Creo que la industria de la oratoria en América Latina no está particularmente desarrollada, y poca gente trabaja seriamente en ella. En los mercados anglosajones, encontrar un buen orador no es problema. Pero en el mundo de habla hispana, los organizadores de TEDx se quejan de que no hay suficientes voces nuevas — el mismo grupo de oradores sigue repitiendo el mismo circuito de eventos.

¿Cómo hacer tu discurso mejor y más fenomenal? En este artículo compartiré los trucos que te ayudarán.

Cuando fui por primera vez a cursos de oratoria, me seguía yendo — porque lo que enseñan allí no te hará un gran orador. Sí, te ayudarán a superar el miedo a hablar en público, a ser más seguro. Esas son también cualidades importantes para un conferencista. Pero la mayoría de los cursos estándar enseñan qué NO hacer — no qué HACER. Se centran en evitar errores en lugar de crear magia.

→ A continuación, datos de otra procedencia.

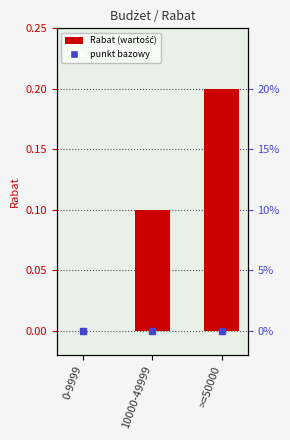

At which label is the value closest to 0?

0-9999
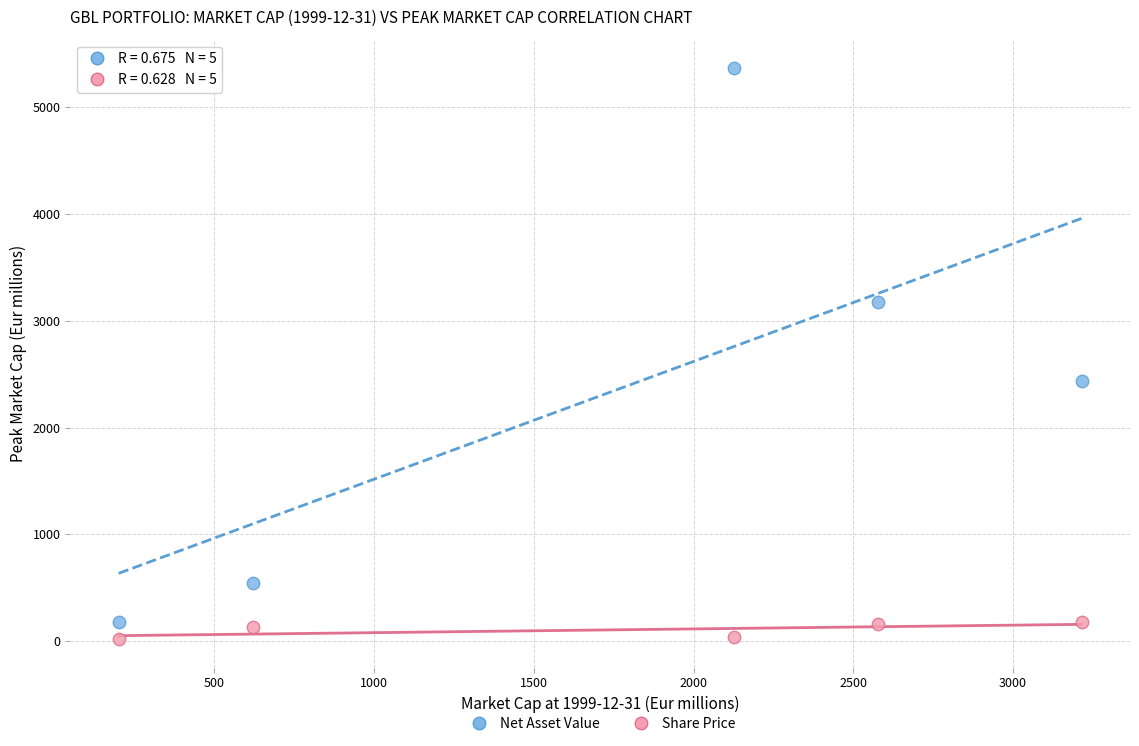

Across all data points, what is the average Y value?

1224.0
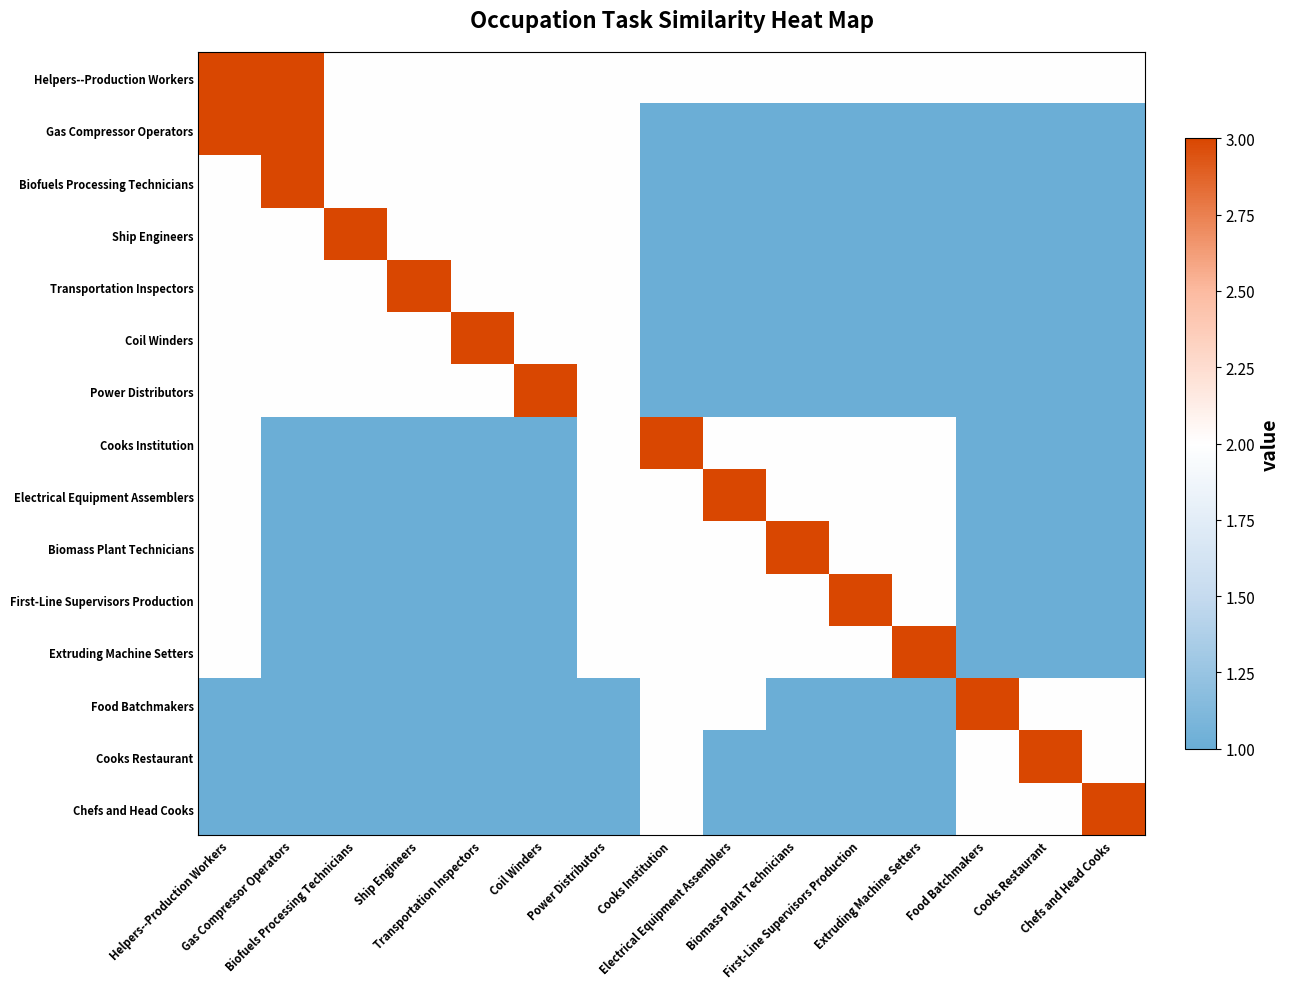

What is the spread (max minus min) of values at Chefs and Head Cooks?

2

Todo esto es el efecto del miedo a hablar en público. Así que empezamos a ocupar roles que no son nuestros, fingiendo ser más seguros de lo que somos. La audiencia lo nota y lo lee. Los mejores oradores son personas muy seguras en la vida y en el escenario — porque hablan desde la experiencia, desde la realidad, desde quienes genuinamente son.

¿Qué separa un gran discurso de uno mediocre?

Un buen discurso tiene solo una idea que recorre toda la presentación como un hilo rojo. No atiborrado de contenido diferente, sino una estructura simple. Así que no intentes comunicar más de una idea por toque. Por ejemplo, el punto del discurso podría ser: 'El miedo es una brújula, no una señal de stop.' Todo lo demás sirve a esa única idea.

Manejo de la voz. El manejo de la voz significa colocar énfasis en los pensamientos clave. Un gran orador es como una película. No puedes ver una película monótona durante mucho tiempo, aunque el argumento tenga una idea interesante. Un orador debe saber usar la entonación y el ritmo en su discurso.

Los discursos legendarios están respaldados por historias. Piensa en los discursos más sobresalientes. Steve Jobs y sus historias de vida y carrera. O recuerda el legendario discurso de Winston Churchill. Cuando los aviones alemanes comenzaron a bombardear Londres, los asesores de Churchill exigían la rendición. Churchill caminó hacia el micrófono y dijo tres palabras: 'Lucharemos.' Sin gráficos, sin datos. Solo una historia de determinación. Eso es lo que mueve a las personas.

Si quieres resultados fuertes, la persona que escucha tu discurso no solo debe captar la idea principal — sino tomar una acción después. ¿Quieres que empiece a correr por las mañanas, o quieres que compre un iPhone? La idea principal en tu historia debe empujar a la persona hacia una acción específica.

Humor. Debes condimentar tu discurso con chistes. Esto te permite convertir incluso una conferencia muy difícil en un espectáculo. Y un espectáculo es el entorno más receptivo para el contenido. Incluso si quiero comunicar la idea más seria y poco convencional — el humor es el caballo de Troya que la introduce.

Un buen discurso es un discurso máximamente natural. Pasarás mucho tiempo filtrando quién no eres. Ya eres genial — quizás no perfecto, pero eres suficiente, con tu nivel actual de carisma y comprensión de ti mismo, para conectar con las personas. Deja de intentar ser otra persona en el escenario.

Así que haz tu mejor esfuerzo en cualquier discurso para no actuar. Sino SER. Y VIVIR. Y entonces el contenido que salga de tu boca será mucho más valioso que muchos libros. Ahora busca un cuarto, párate, y di algo real. Así es como empieza.